Jorge Jesus Mundur dari Al Nassr Setelah Antar Cristiano Ronaldo Juara

Jorge Jesus Mundur dari Al Nassr Setelah Antar Cristiano Ronaldo Juara

Gelar juara Saudi Pro League berhasil diamankan oleh Al Nassr. Namun, keberhasilan ini langsung diikuti dengan kabar mengejutkan mengenai keputusan sang juru taktik.

Pelatih Al Nassr Jorge Jesus mengundurkan diri dari posisinya. Misinya membantu Cristiano Ronaldo jadi juara Liga Arab Saudi sudah terpenuhi.

Kepastian tersebut didapatkan setelah klub berjuluk The Global Club ini meraih kemenangan telak dengan skor 4-1 atas Damac di Al Awwal Stadium, Jumat (22/5/2026) dini hari WIB, seperti dilansir dari Detik Sport.

Ronaldo jadi bintang di laga Al Nassr vs Damac. CR7 memborong 2 gol, salah satunya tercipta dari eksekusi tendangan bebas.
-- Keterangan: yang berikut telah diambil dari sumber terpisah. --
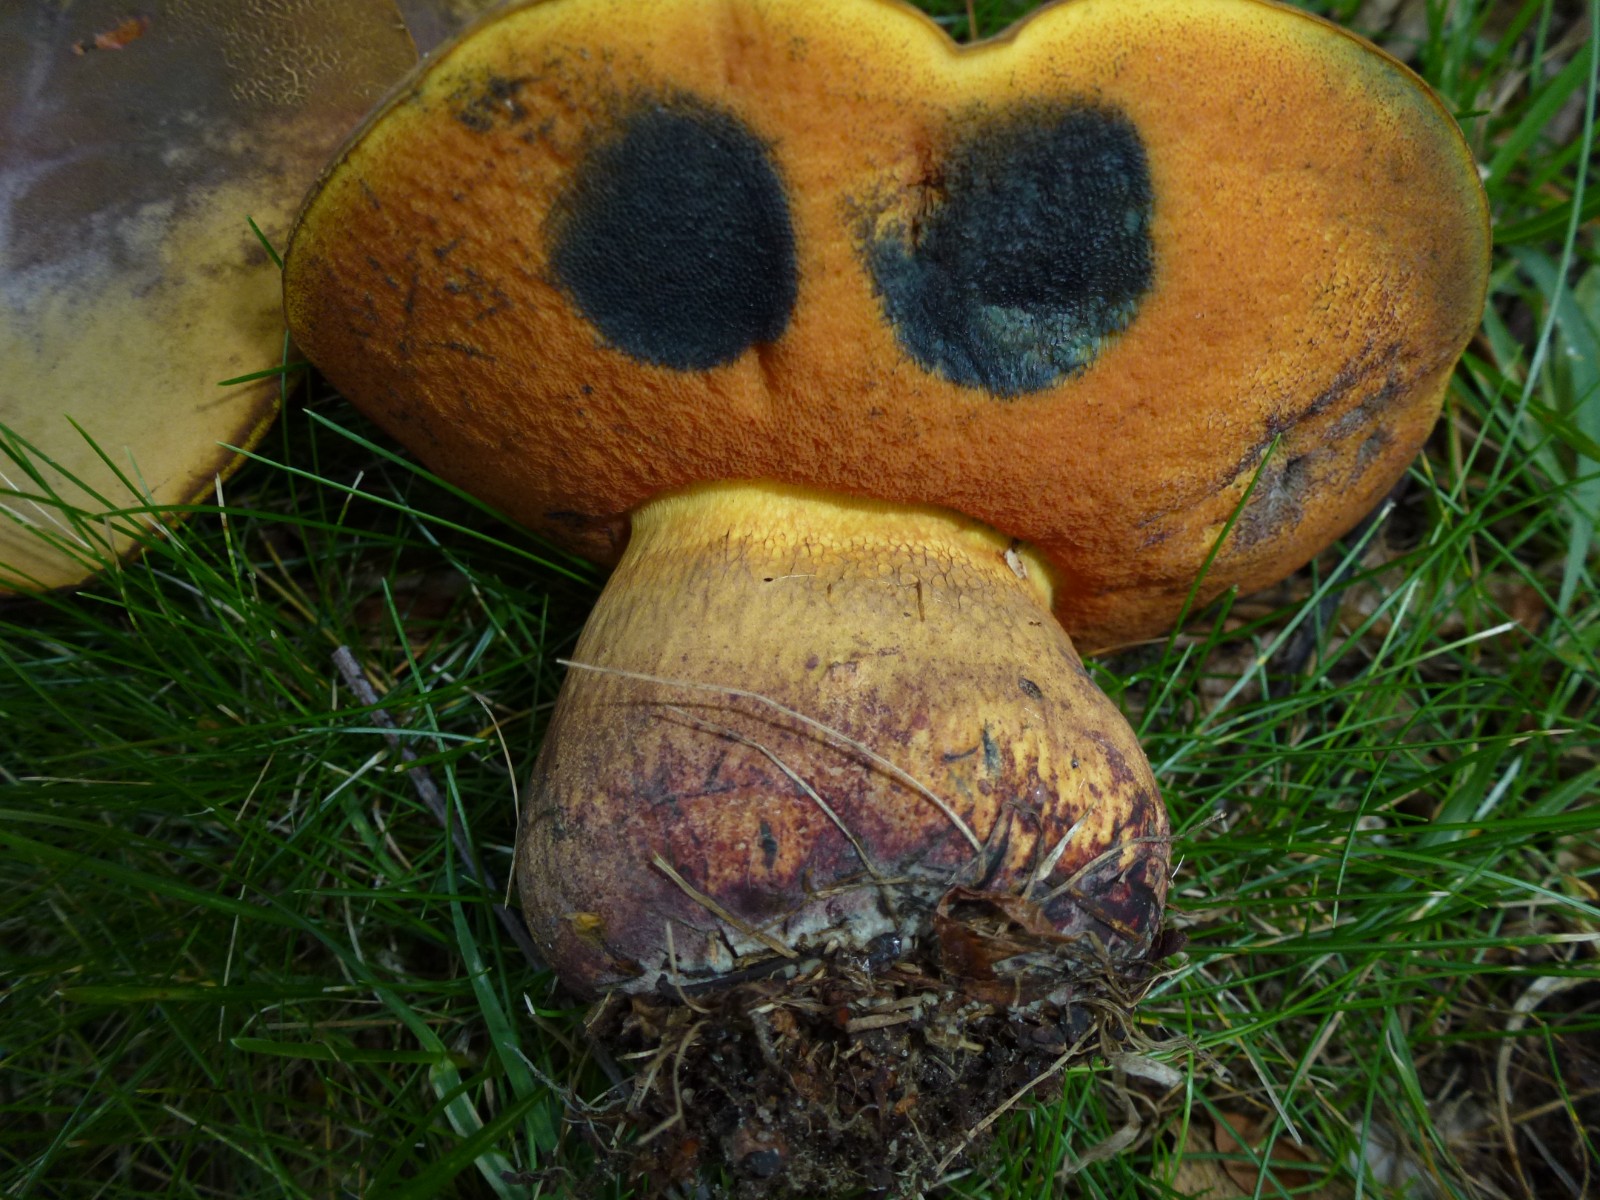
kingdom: Fungi
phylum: Basidiomycota
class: Agaricomycetes
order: Boletales
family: Boletaceae
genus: Suillellus
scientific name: Suillellus luridus
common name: netstokket indigorørhat
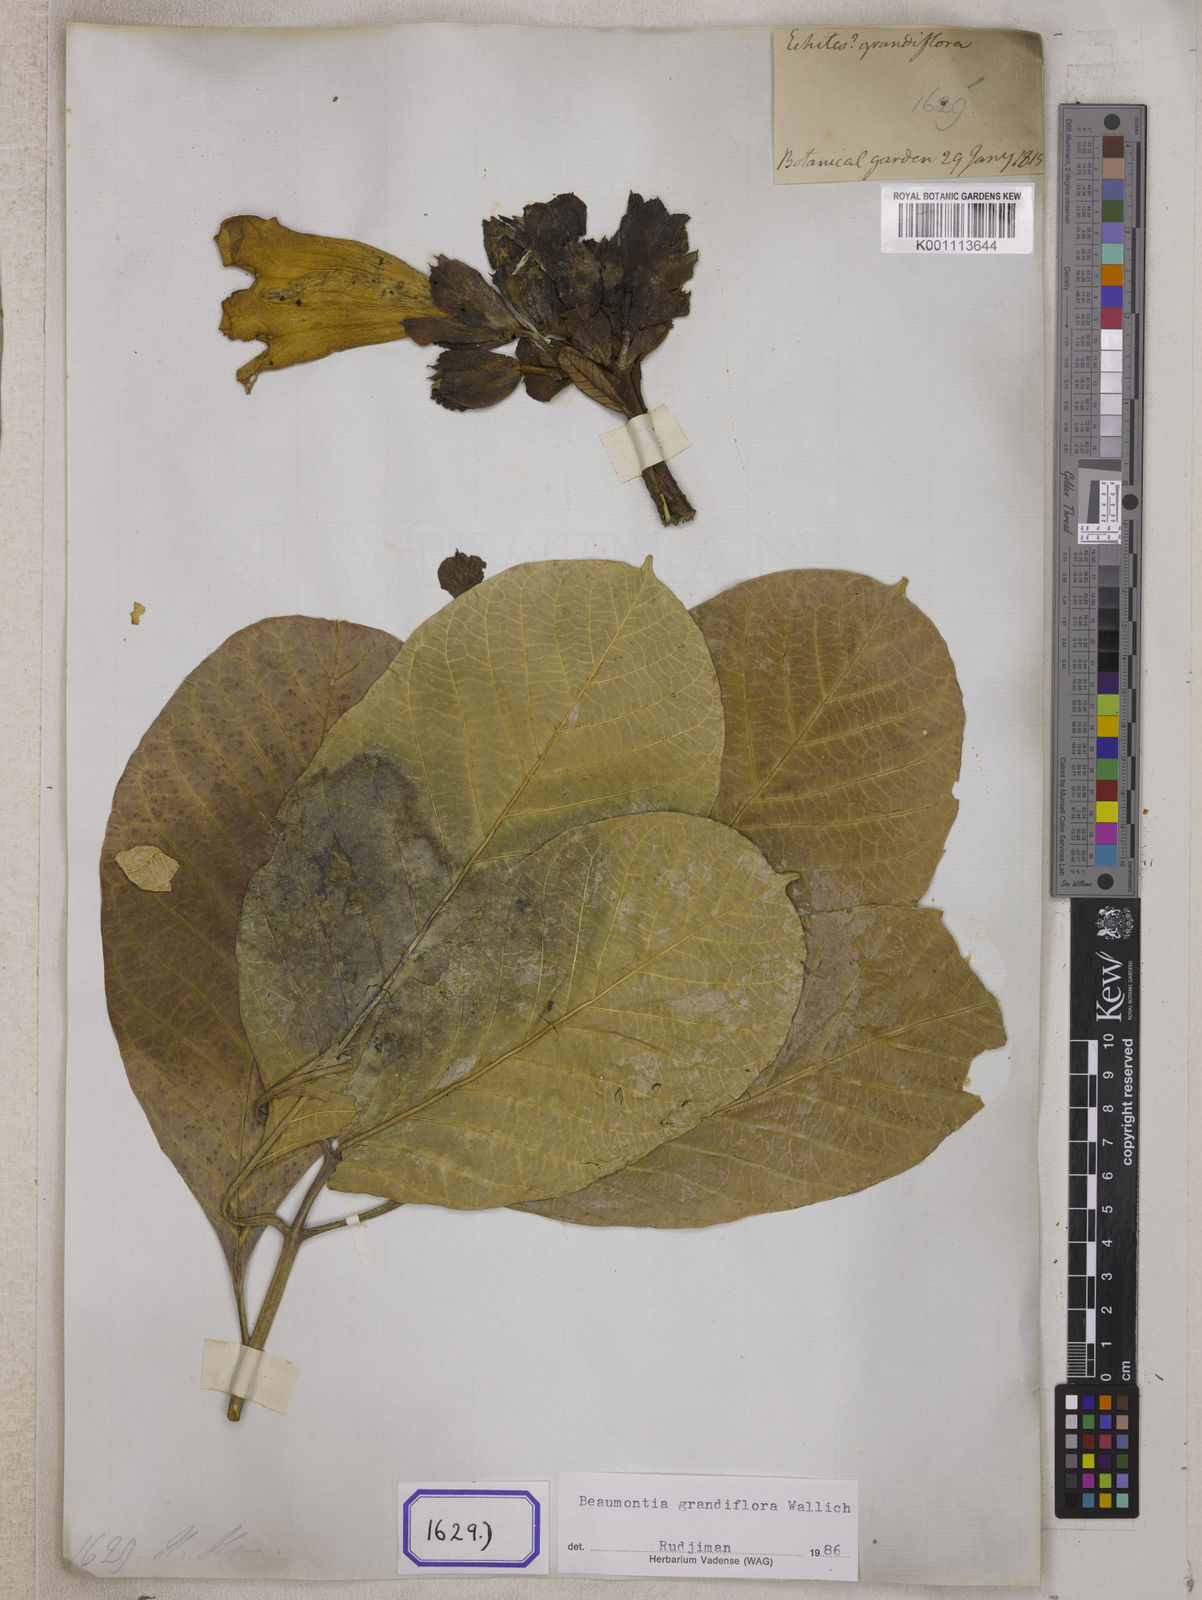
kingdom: Plantae
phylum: Tracheophyta
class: Magnoliopsida
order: Gentianales
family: Apocynaceae
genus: Beaumontia
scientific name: Beaumontia grandiflora
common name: Easter-lily-vine
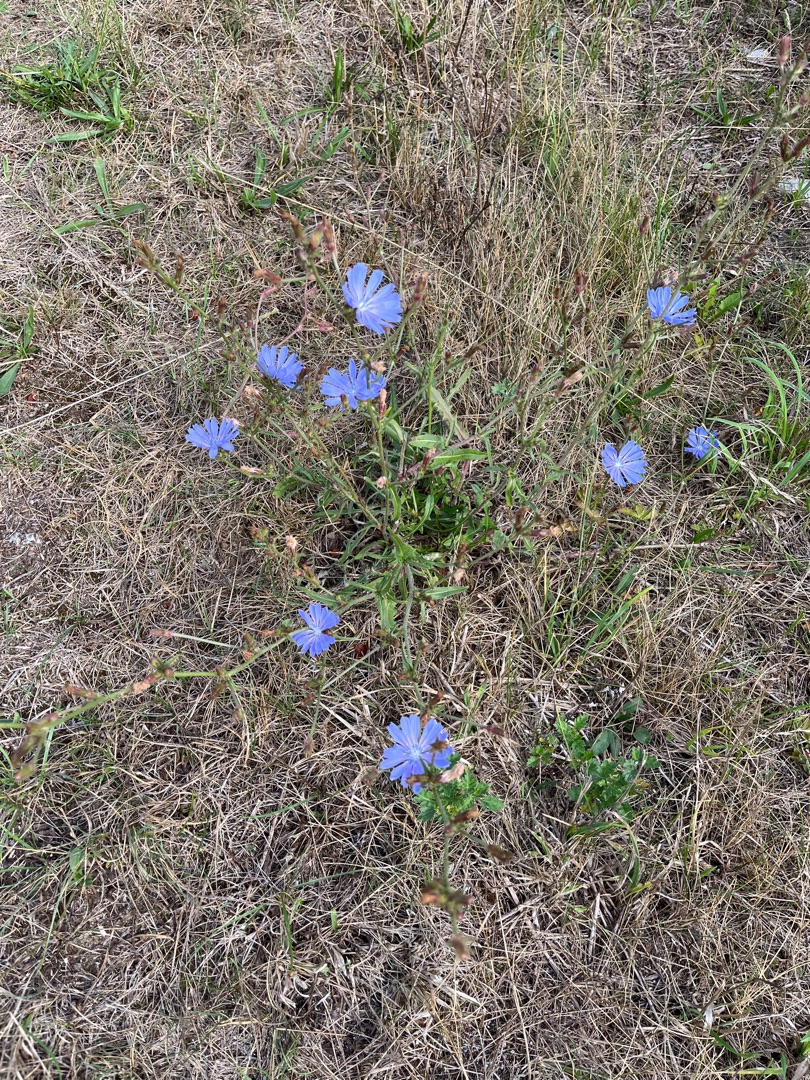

Keberhasilan ini memecahkan catatan personal bagi sang megabintang asal Portugal. Langkah tersebut sekaligus menyudahi penantian panjangnya sejak berkarier di Timur Tengah.

Ini menjadi trofi kompetitif pertama bagi Ronaldo bersama Al Nassr. Bintang asal Portugal itu mengakhiri puasa gelar sejak pertama kali tiba di Arab Saudi pada awal tahun 2023.

Pencapaian ini juga menjadi momen terakhir bagi sang pelatih asal Portugal di kursi kepelatihan. Arsitek strategi berusia 71 tahun tersebut memilih menyudahi kerja samanya.

Trofi Saudi Pro League sekaligus jadi kado perpisahan bagi Jorge Jesus. Pelatih berusia 71 tahun itu resmi meninggalkan klub usai membawa timnya juara.

Jorge Jesus didatangkan Al Nassr pada musim panas 2025. Dia memutuskan mundur setelah menuntaskan misi membantu Ronaldo jadi juara di Arab Sudi.

Mantan pelatih Al Hilal itu mengungkapkan bahwa keputusan yang diambilnya telah dipikirkan sejak awal menerima pinangan dari pihak manajemen.

"Ketika saya menerima tantangan ini, ketika Cristiano Ronaldo dan Semedo mengundang saya, saya tahu ini akan menjadi tantangan tersulit dalam karier kepelatihan saya," kata Jesus, dikutip dari media Portugal A Bola.

"I came here to help Cristiano and this club to win, we did an incredible job all together… now for me it's time to go," ujarnya.

Tuntutan persaingan yang ketat di kompetisi domestik membuat dirinya harus memeras otak agar timnya mampu tampil konsisten melampaui para pesaing.

"Untuk memenangkan kejuaraan ini, kami harus jauh lebih baik daripada lawan kami. Seperti yang saya katakan kepada Cris, 'Saya akan membantu Anda menjadi juara dan kemudian saya akan pergi'," ujarnya.

Lewat raihan prestasi terbaru ini, torehan rekam jejak pribadi sang pelatih di kompetisi sepak bola Arab Saudi semakin mentereng.

Jorge Jesus menjadi pelatih ketiga setelah Gabriel Calderon dan Ramon Diaz yang sukses meraih titel Liga Arab Saudi 2 kali. Dia sebelumnya mengantarkan Al Hilal jadi kampiun pada 2024.